ちなみに、この「ツーレロ節」も、もとは「シャンラン節」といって
戦前の芸妓さんの、美ち奴さんが歌った台湾民謡の替え歌。
まあ、「お座敷小唄」ってやつです。



補足ですが、アキラ兄も、だいぶアレンジ違いますが歌っています。




あ、だいぶ話がそれましたかね。。。(^-^;


ともあれ


桜井センリさんや小野ヤスシさんの、「旧ドリフ」がジャズをベースにしたのに対して

カントリー畑出身の強烈なグルーヴが身上の、いかりやさんがリーダーシップをとり

当時の時流にあわせて、黎明期のロックンロール~ロックをベースに

それでいてルーツは「日本民謡」という時代。



「慌ててメンバー集めをしたために
 ミュージシャンとしての実力を見誤って加入させてしまった」と回顧される

荒井注さまは、コント部門でその中心として大活躍。

いかりやサンを、会社や学校、家庭における、旧体制のパターナリズムの象徴とし
それに抗う勢力の筆頭としてやりあう荒井氏は

もしかしたら当時の日本国民の代弁者だったのかも知れません。




その荒井氏脱退の衝撃。




変わって、付き人から昇格したのが、志村けんサン。

(武道館のビートルズ初来日ライブ、じつは志村さん観ていたらしいですが
 その前座のドリフを見た、というのは都市伝説で、真相は、ドリフが前座で出ない日の公演 
 だったそうです)


ここで、ドリフに革命が起きました。



(もう一人、幻のドリフメンバー、すわサンを入れた6人ドリフの構想もあったとか。
 すわサンは、「西遊記」の馬役として、あの個性的な笑い声が印象的でした)




その、志村けん氏。

通説的には、「楽器が弾けない」だの「ミュージシャンではない」だのと
言われておりますが


実は、"D-FUNK" としてのドリフの音楽的キーマン、と言えます。


志村さんは大の「ソウル~ファンク」マニア。

この曲、もとは以前にもご紹介した「東京節」なのですが
こんなファンキーな曲にドリフは変えました。

しかも、志村さんの、ヴォイスパフォーマンスが!



「ワ~~オ」
「ゲロッパッ!」
「ダーイナマーイト!」

極めつきに、全員で "Do the Hustle!"


王道ソウル~ファンク~ディスコの、確信的シャウトが見事に配置され

ここに、ファンク民謡コミカルロックアーティストとしての「新生ドリフ」が確立された、と。
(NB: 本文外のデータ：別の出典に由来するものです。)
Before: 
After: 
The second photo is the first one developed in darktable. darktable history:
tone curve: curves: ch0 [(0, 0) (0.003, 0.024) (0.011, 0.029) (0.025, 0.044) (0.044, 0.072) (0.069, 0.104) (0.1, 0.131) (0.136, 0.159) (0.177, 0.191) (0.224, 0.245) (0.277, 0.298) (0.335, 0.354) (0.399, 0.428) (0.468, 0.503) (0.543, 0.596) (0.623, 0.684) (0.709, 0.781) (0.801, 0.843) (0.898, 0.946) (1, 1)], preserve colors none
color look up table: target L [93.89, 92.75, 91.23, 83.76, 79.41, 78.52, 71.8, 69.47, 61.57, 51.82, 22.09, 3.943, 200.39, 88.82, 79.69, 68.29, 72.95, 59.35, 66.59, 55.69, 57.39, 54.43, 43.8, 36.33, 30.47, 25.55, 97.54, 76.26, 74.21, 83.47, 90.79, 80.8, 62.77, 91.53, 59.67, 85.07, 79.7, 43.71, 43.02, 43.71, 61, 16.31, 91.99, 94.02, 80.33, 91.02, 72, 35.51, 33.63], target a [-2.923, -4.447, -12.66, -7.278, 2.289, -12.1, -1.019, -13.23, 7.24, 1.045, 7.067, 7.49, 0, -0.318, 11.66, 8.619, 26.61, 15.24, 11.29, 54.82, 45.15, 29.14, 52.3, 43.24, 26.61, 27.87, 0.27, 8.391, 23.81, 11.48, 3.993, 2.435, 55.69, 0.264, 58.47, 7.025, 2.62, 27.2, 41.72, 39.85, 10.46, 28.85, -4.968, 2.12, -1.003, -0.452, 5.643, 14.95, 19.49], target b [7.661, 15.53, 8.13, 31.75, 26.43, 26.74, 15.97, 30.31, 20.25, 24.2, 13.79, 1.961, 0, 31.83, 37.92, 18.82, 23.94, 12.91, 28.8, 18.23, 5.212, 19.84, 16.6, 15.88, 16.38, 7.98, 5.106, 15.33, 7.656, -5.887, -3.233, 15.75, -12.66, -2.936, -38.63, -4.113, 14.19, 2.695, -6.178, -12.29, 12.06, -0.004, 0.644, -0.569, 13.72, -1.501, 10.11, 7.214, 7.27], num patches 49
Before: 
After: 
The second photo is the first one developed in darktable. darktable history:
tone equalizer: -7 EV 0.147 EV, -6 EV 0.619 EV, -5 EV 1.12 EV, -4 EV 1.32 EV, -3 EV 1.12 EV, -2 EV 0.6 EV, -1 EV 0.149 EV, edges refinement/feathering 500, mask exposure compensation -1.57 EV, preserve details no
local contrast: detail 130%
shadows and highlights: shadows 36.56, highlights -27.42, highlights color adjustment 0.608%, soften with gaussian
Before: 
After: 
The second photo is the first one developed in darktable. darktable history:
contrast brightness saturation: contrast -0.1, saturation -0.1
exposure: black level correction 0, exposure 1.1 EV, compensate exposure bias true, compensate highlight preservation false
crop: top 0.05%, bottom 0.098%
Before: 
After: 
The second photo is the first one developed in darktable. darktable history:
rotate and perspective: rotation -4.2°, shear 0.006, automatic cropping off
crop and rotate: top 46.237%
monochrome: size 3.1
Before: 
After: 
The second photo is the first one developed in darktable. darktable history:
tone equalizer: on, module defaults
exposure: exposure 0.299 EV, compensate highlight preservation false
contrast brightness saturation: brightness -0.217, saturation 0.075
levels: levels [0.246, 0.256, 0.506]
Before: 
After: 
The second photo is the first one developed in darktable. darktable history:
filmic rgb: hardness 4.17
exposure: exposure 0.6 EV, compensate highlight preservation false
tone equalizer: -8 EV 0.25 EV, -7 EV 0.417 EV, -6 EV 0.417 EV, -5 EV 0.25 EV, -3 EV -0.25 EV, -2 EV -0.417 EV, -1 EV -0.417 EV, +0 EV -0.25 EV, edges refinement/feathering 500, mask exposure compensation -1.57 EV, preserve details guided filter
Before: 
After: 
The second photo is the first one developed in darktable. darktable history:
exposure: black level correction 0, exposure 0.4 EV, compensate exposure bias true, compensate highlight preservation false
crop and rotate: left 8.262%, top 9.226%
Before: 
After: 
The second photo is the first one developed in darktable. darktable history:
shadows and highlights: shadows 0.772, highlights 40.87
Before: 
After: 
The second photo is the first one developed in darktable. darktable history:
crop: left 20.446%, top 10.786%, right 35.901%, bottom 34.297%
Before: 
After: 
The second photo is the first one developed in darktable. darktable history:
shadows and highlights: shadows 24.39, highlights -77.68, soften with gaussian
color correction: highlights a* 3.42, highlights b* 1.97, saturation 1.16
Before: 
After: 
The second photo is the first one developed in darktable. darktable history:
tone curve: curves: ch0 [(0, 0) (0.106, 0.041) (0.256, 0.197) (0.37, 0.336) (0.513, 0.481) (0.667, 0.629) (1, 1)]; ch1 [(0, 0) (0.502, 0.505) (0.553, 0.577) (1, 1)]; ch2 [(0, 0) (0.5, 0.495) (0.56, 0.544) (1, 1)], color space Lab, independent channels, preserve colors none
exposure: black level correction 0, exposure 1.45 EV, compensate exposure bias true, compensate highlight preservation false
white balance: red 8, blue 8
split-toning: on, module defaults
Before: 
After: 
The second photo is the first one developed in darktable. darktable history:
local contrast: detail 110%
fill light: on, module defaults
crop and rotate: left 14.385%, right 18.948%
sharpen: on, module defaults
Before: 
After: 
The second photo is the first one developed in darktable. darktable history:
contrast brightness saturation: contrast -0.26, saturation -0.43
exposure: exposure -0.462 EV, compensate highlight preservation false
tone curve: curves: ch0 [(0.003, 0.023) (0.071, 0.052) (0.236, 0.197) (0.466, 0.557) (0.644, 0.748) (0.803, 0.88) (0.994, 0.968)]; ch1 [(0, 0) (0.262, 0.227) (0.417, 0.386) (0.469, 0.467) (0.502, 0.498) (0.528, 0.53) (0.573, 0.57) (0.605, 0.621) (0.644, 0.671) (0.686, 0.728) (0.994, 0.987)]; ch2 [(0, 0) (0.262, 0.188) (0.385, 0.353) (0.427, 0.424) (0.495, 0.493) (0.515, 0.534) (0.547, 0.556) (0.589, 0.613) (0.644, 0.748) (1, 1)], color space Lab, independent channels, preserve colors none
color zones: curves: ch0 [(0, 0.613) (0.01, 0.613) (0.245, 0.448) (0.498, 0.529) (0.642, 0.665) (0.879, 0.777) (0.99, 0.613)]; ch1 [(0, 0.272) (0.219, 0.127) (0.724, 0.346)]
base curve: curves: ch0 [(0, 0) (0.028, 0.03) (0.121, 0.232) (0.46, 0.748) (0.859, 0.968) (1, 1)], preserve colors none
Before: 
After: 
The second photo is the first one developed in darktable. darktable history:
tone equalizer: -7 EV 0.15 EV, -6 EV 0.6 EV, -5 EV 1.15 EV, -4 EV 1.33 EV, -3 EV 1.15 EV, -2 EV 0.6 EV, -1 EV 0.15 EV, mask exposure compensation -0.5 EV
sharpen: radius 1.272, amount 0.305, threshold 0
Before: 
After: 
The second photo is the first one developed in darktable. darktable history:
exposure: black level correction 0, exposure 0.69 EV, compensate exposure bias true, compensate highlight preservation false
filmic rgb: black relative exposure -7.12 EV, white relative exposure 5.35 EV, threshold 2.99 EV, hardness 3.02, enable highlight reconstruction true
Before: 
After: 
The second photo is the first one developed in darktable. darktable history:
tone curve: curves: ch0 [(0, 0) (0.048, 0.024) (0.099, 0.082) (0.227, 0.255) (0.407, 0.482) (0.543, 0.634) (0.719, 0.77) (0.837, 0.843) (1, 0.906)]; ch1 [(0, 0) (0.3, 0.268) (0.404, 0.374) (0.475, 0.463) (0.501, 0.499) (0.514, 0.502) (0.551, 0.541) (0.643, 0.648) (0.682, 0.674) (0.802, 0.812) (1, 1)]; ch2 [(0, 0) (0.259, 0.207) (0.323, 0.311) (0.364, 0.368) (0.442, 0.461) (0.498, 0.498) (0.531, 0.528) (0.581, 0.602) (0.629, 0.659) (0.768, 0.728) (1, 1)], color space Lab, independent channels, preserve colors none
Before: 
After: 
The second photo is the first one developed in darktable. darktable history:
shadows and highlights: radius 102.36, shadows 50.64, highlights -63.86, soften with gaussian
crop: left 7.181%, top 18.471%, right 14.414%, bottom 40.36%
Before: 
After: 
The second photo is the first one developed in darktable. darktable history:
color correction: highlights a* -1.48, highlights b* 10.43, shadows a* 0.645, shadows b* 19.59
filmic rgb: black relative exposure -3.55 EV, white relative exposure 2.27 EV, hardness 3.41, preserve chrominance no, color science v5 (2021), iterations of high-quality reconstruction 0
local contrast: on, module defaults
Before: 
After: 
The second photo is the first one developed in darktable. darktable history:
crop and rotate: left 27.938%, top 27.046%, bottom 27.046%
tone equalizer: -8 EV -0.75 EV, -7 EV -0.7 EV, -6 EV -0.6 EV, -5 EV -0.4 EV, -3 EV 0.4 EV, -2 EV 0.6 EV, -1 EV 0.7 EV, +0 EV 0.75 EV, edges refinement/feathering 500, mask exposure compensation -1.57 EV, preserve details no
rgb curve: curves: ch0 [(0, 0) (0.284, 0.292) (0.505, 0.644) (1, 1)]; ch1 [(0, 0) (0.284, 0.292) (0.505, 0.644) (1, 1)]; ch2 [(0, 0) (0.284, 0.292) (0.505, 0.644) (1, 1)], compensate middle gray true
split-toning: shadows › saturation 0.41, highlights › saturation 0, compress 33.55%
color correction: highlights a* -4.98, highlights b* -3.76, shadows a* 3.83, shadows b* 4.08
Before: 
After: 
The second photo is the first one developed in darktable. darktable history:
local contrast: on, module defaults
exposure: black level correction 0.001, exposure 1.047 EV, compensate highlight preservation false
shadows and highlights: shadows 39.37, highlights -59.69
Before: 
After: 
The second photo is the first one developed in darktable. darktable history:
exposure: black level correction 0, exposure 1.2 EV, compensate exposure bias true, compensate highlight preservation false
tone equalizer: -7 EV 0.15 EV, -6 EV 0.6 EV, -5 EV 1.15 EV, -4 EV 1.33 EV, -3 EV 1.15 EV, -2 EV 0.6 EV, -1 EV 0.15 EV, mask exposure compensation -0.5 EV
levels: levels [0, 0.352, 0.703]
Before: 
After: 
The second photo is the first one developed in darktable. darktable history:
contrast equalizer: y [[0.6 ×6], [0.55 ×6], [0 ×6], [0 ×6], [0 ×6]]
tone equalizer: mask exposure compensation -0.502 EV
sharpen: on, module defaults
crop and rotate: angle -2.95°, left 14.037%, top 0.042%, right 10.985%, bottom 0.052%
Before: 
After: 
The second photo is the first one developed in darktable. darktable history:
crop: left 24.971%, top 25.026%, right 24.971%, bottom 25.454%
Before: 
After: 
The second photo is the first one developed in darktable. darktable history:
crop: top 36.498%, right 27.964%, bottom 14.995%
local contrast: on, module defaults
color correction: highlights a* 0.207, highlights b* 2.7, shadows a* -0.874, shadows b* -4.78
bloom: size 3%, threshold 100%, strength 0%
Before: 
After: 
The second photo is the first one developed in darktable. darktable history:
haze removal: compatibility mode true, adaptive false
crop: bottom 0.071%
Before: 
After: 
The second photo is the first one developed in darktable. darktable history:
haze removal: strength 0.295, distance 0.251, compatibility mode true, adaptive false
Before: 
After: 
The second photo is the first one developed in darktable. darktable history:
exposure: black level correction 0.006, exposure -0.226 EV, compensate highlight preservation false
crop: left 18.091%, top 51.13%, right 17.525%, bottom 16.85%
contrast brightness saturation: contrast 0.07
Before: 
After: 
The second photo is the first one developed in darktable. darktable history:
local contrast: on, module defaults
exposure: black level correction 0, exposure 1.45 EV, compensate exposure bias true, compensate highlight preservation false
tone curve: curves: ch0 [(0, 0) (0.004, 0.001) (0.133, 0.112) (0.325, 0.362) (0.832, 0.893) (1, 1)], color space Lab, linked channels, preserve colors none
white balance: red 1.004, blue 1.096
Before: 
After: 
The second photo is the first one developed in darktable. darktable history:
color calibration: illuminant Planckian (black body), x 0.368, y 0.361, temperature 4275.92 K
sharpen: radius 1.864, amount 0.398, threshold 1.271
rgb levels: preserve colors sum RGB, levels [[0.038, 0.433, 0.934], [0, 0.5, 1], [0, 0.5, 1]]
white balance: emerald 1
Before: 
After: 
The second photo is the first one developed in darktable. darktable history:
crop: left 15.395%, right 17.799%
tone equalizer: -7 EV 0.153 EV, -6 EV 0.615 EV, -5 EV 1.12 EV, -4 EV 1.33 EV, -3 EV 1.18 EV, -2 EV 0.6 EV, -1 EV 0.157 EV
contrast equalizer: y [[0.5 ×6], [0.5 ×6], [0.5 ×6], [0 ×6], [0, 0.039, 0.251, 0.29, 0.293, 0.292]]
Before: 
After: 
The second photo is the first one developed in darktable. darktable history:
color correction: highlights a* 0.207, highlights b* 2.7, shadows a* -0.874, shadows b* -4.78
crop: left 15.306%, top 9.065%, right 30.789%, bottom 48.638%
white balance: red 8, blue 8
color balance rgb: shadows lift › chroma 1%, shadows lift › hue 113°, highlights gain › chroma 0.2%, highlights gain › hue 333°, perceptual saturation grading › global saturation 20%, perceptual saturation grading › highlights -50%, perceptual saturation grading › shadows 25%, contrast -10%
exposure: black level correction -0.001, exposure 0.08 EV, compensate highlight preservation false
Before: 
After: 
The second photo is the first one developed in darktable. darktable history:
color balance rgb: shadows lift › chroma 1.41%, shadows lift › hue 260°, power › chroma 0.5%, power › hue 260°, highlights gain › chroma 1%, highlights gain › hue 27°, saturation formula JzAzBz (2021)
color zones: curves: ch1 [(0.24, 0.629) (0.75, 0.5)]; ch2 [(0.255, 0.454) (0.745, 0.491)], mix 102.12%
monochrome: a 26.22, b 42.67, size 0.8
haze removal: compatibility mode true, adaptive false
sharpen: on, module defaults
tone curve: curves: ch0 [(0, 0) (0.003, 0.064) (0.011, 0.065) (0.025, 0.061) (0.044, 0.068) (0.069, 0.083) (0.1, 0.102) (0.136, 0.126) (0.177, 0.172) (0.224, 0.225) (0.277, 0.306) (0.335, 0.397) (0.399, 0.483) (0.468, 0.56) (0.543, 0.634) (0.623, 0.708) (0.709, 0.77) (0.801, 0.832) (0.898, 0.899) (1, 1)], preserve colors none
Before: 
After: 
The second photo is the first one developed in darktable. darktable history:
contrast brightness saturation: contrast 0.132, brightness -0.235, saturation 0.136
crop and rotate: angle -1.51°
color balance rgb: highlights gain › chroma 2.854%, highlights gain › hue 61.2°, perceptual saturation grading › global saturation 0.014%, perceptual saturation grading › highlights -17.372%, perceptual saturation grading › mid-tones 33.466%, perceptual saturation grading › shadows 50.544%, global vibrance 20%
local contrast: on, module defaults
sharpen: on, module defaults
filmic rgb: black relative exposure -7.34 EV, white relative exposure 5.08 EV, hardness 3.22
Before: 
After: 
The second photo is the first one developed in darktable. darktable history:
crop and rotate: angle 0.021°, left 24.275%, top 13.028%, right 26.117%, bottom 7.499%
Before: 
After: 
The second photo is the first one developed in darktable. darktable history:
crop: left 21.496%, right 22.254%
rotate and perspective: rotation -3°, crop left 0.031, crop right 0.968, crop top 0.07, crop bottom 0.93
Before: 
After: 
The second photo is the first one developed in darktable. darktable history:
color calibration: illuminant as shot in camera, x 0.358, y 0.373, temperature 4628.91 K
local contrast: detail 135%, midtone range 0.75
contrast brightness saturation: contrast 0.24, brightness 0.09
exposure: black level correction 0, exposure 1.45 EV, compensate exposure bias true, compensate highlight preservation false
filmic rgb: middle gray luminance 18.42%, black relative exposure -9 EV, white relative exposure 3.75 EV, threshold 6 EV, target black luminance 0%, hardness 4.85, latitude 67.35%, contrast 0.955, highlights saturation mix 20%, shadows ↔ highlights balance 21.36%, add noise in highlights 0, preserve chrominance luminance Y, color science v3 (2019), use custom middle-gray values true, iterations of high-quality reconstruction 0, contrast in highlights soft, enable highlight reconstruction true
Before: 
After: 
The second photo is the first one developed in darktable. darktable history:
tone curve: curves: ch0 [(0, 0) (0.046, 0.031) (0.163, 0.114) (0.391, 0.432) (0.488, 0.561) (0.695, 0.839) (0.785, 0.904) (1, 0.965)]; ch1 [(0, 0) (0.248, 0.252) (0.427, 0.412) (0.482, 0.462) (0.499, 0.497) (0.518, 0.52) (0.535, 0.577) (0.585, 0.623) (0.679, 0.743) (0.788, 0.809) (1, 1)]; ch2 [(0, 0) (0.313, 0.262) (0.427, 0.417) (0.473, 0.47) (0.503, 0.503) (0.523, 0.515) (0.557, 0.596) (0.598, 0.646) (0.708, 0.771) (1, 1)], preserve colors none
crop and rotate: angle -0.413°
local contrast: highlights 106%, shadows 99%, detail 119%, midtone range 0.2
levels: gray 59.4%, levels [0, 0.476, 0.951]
みなさんも、このオリジナリティの極めて高い、ハイクオリティな日本初のアート
"D-FUNK" の世界に、足を踏み入れてはいかがでしょうか(^-^)


では最後に


荒井さんが、脱退後しばらくして、和解後に、かつてのメンバーに加わってコントやった時の。

なんか、みなさんのお人柄がにじみ出てて、キュンとしてしまいましたー(^-^;






仲間、って、素晴らしいですね。



ときに喧嘩したり、我慢ならずに道を分かつこともあるでしょう。



でも、それは真剣に取り組んでいればこそ。




真剣に取り組んでいれば
お互いがやがて大きく成長して

素敵で素晴らしい再会をすることもできるのでしょうね。